- The task
Each entry that follows should be given again word for word; please leave out its pictures.
== Data for review ==
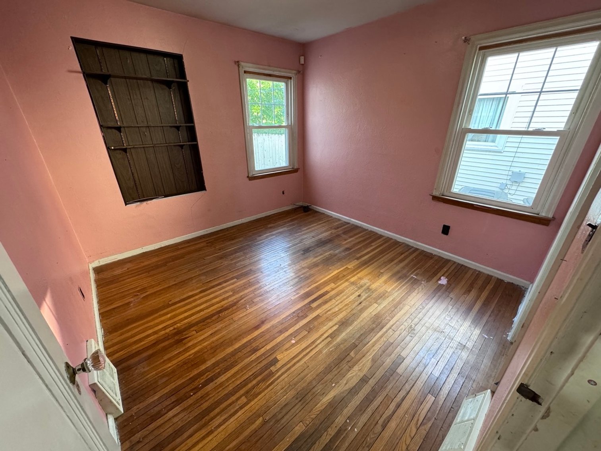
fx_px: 243
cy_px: 226
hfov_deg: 102.1
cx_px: 300
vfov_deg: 85.7
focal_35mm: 14
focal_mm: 2.22
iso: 320
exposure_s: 1/60
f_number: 2.2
===
- Result
fx_px: 243
cy_px: 226
hfov_deg: 102.1
cx_px: 300
vfov_deg: 85.7
focal_35mm: 14
focal_mm: 2.22
iso: 320
exposure_s: 1/60
f_number: 2.2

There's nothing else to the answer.